The consultants tested financial scenarios. An out‑and‑back concept with a mix of rental and for‑sale units produced negative returns when the team assumed high infrastructure costs tied to the site’s topography; Runge said a sewer lift station could be required for some configurations and that lift stations can be expensive (he cited a nearby development’s lift station cost in the ballpark of $4,000,000). A through‑hike design that uses a road alignment connecting to the neighboring parcel and allows gravity sewer outflow improved feasibility and brought the pro‑forma closer to breakeven.

Runge said adding an affordable‑housing component can be financially neutral or beneficial only when developers can access public infrastructure funding tied to affordable units.
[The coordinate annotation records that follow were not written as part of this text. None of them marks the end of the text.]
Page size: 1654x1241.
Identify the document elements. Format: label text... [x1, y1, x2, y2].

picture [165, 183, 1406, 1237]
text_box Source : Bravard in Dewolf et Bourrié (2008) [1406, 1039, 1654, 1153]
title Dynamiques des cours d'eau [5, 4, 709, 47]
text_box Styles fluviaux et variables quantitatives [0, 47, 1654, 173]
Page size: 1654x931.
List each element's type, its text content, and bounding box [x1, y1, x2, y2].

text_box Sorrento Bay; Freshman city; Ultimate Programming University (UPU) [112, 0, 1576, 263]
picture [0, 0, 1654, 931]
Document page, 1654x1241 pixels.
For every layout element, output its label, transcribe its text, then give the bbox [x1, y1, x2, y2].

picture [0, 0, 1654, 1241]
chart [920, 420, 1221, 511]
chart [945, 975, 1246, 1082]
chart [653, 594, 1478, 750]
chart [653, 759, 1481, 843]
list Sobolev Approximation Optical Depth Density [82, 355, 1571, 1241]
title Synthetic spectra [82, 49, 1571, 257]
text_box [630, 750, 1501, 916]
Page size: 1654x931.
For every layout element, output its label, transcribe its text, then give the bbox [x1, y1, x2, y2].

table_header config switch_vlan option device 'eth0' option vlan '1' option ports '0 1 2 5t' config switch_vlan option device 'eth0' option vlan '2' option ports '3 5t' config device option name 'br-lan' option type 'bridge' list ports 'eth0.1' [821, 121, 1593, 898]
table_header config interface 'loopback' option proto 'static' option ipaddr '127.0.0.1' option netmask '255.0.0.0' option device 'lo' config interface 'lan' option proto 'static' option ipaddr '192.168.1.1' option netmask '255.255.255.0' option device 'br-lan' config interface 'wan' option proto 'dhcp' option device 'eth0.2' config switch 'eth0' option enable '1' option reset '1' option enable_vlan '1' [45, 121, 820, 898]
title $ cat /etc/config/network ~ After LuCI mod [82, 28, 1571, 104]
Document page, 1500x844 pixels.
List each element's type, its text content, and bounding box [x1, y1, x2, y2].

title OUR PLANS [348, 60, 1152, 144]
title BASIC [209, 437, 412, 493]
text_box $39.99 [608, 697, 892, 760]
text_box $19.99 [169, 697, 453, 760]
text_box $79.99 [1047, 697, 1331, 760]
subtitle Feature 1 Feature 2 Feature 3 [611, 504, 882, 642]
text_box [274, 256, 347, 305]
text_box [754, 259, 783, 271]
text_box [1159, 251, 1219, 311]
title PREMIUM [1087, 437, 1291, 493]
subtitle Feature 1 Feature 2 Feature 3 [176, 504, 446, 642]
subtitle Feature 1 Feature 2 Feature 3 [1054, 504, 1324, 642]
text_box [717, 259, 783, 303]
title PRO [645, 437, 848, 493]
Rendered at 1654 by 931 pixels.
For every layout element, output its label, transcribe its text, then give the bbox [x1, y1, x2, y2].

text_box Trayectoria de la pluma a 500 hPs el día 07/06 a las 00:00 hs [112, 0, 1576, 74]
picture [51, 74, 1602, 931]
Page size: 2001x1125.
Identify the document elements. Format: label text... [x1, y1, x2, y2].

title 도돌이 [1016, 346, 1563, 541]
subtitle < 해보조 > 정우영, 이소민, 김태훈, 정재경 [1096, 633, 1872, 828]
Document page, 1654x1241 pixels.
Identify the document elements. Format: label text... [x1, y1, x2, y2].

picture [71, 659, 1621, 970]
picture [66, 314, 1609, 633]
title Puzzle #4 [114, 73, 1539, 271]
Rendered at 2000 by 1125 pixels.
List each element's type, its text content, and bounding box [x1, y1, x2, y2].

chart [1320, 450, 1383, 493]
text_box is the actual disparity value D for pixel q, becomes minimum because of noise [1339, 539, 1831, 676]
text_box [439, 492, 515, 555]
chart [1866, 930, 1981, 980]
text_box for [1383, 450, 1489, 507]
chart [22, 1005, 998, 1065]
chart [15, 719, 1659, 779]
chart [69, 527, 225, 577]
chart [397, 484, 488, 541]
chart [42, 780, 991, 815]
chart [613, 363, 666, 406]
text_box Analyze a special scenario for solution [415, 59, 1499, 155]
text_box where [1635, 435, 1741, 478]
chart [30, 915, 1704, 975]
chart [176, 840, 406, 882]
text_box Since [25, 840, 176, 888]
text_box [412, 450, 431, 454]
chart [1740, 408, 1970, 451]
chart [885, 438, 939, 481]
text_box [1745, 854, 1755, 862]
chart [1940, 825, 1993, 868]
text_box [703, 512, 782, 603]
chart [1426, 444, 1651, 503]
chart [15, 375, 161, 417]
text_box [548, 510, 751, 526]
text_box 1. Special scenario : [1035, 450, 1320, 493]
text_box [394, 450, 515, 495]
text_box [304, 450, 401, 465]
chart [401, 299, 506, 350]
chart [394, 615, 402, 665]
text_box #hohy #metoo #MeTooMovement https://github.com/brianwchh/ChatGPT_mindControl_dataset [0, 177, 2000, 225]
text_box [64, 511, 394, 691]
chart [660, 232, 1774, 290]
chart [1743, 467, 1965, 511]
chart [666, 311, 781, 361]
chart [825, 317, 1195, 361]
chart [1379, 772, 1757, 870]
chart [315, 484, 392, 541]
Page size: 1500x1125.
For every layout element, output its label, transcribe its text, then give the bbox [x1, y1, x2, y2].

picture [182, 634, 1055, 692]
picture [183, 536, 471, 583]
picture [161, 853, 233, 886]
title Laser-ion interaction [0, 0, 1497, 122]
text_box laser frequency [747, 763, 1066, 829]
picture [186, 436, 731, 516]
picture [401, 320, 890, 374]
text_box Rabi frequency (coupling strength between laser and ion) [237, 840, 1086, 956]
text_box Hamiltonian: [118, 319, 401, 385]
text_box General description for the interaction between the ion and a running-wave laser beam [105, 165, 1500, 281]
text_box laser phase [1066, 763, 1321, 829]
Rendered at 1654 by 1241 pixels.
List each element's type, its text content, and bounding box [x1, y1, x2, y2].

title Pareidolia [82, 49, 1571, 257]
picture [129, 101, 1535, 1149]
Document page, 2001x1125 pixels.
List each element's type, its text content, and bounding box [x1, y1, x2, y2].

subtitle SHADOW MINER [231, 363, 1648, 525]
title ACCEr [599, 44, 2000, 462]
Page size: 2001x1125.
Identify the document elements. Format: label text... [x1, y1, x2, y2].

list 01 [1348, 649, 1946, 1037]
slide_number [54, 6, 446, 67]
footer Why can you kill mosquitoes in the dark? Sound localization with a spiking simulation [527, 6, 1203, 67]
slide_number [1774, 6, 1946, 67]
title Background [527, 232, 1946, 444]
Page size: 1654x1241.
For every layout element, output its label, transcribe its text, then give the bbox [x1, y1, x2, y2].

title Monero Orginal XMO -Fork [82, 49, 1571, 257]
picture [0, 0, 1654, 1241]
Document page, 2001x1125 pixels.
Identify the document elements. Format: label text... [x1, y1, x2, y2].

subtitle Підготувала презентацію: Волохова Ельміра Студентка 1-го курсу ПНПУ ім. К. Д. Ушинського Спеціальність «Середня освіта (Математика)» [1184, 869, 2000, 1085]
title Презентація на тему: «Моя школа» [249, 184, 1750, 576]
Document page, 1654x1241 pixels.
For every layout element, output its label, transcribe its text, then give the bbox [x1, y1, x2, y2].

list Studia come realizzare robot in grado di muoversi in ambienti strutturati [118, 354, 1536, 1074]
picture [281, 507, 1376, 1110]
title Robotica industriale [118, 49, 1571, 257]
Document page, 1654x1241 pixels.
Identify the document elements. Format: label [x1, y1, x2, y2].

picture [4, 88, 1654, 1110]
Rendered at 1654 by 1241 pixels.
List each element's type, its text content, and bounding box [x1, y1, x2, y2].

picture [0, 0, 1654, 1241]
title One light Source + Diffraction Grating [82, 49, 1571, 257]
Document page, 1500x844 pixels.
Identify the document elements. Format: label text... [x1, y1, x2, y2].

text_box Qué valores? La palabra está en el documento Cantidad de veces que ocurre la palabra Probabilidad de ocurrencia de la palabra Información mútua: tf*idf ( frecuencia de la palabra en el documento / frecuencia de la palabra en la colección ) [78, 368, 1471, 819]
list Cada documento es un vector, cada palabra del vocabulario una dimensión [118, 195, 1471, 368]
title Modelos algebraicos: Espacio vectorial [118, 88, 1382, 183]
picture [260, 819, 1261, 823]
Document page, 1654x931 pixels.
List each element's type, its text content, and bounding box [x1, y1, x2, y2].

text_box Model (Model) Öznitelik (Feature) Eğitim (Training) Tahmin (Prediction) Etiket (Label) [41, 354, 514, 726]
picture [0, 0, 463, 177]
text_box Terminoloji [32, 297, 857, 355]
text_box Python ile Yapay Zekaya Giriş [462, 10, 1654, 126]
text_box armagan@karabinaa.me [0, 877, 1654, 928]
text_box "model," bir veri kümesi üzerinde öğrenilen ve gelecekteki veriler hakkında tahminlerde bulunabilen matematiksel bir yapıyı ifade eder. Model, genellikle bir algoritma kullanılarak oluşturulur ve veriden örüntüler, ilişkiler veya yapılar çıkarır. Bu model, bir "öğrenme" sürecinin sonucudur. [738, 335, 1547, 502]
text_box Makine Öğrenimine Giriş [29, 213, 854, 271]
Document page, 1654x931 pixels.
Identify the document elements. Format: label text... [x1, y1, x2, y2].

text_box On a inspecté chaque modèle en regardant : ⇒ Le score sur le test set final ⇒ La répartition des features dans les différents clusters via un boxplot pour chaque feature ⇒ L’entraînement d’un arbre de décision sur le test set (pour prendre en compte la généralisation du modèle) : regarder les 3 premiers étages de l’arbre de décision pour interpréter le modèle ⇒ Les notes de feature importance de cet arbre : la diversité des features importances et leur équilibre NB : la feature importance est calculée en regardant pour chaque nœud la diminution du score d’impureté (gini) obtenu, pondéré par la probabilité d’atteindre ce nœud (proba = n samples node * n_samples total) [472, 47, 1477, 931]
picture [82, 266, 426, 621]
He listed potential public funding sources discussed with the team: Community Development Block Grants (CDBG) (he cited roughly $2.5 million caps for water/sewer and $1.5 million for community facilities as typical program limits), ODOT’s infrastructure bank (loans with below‑market or deferred terms that can create roughly $700,000 in value under certain assumptions), a new state moderate‑income revolving loan pool (cited as a roughly $75 million pool) and a pending legislative grant (identified in the meeting as “HB 30 31 a”) that the consultant said, if passed with its current structure, would reserve about 25% of funds for small cities.

The consultant showed an illustrative program that blends about 80–90 townhomes and roughly 70 apartments (approximately 20 units per acre under one illustrative plan), with a central roadway spine, trails linking to existing hospital paths, and preserved ravine/open space. Runge said the site’s financial outcomes are sensitive to modest changes in cost or price assumptions — for example, 5% lower costs and 5% higher sales prices substantially improved project returns — and that the site is more likely to proceed if public infrastructure grants and partnerships are available.

Councilor Troy Cribbits, who the meeting identified as both a city councilor and board chair for Bay Area Hospital, said the hospital previously signaled a willingness to “liquefy” the property if doing so advanced the expansion of housing consistent with community goals. Paul Runge and Gretchen (hospital representative on the call) indicated the hospital is open to selling or partnering but would not necessarily develop the land itself.

Chelsea Schnabel, the city’s community development director, said next steps are for the consultant to finalize the preferred alternative and return later this summer or fall with the report for formal acknowledgment by the council and the hospital board.

Discussion at the work session also noted additional steps for pursuing the concept: meet again with North Bend Medical Center about the adjacent parcel, obtain a broker opinion of value, pursue targeted infrastructure funding, and issue a request for proposals or expressions of interest to solicit developer interest and partnering models.

No formal vote or binding decision was taken at the meeting; the item was presented for discussion and direction to finalize a preferred alternative and return for council and hospital board acknowledgement.